▶ _RECORDS FOR THIS TASK_:

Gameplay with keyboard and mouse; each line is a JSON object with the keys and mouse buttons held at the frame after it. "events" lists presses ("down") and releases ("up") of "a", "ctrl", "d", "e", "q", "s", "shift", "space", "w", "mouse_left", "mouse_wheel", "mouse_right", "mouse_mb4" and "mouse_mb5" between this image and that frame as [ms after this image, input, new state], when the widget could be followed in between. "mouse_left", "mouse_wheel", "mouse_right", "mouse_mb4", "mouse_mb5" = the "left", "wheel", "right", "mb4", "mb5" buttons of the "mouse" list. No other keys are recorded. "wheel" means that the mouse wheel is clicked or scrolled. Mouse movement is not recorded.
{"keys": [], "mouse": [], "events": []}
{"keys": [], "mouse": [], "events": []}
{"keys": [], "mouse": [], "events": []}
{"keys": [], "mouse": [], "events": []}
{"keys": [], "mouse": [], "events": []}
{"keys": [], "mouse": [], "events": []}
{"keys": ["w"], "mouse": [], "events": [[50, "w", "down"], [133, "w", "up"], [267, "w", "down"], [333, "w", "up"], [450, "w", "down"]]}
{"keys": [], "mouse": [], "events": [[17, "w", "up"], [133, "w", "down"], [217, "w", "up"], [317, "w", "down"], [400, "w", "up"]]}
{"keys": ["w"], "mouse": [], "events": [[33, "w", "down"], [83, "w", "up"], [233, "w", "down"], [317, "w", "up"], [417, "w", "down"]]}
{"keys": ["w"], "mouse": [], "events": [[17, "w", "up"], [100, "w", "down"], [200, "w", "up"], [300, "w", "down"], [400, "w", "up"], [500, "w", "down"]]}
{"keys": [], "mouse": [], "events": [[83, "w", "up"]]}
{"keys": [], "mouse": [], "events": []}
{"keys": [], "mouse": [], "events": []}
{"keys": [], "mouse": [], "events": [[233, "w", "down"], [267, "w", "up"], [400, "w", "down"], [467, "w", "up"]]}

▶ _WHAT TO DO_: Exactly as written, copy out all the entries above.

▶ _ANSWER AREA_:
Gameplay with keyboard and mouse; each line is a JSON object with the keys and mouse buttons held at the frame after it. "events" lists presses ("down") and releases ("up") of "a", "ctrl", "d", "e", "q", "s", "shift", "space", "w", "mouse_left", "mouse_wheel", "mouse_right", "mouse_mb4" and "mouse_mb5" between this image and that frame as [ms after this image, input, new state], when the widget could be followed in between. "mouse_left", "mouse_wheel", "mouse_right", "mouse_mb4", "mouse_mb5" = the "left", "wheel", "right", "mb4", "mb5" buttons of the "mouse" list. No other keys are recorded. "wheel" means that the mouse wheel is clicked or scrolled. Mouse movement is not recorded.
{"keys": [], "mouse": [], "events": []}
{"keys": [], "mouse": [], "events": []}
{"keys": [], "mouse": [], "events": []}
{"keys": [], "mouse": [], "events": []}
{"keys": [], "mouse": [], "events": []}
{"keys": [], "mouse": [], "events": []}
{"keys": ["w"], "mouse": [], "events": [[50, "w", "down"], [133, "w", "up"], [267, "w", "down"], [333, "w", "up"], [450, "w", "down"]]}
{"keys": [], "mouse": [], "events": [[17, "w", "up"], [133, "w", "down"], [217, "w", "up"], [317, "w", "down"], [400, "w", "up"]]}
{"keys": ["w"], "mouse": [], "events": [[33, "w", "down"], [83, "w", "up"], [233, "w", "down"], [317, "w", "up"], [417, "w", "down"]]}
{"keys": ["w"], "mouse": [], "events": [[17, "w", "up"], [100, "w", "down"], [200, "w", "up"], [300, "w", "down"], [400, "w", "up"], [500, "w", "down"]]}
{"keys": [], "mouse": [], "events": [[83, "w", "up"]]}
{"keys": [], "mouse": [], "events": []}
{"keys": [], "mouse": [], "events": []}
{"keys": [], "mouse": [], "events": [[233, "w", "down"], [267, "w", "up"], [400, "w", "down"], [467, "w", "up"]]}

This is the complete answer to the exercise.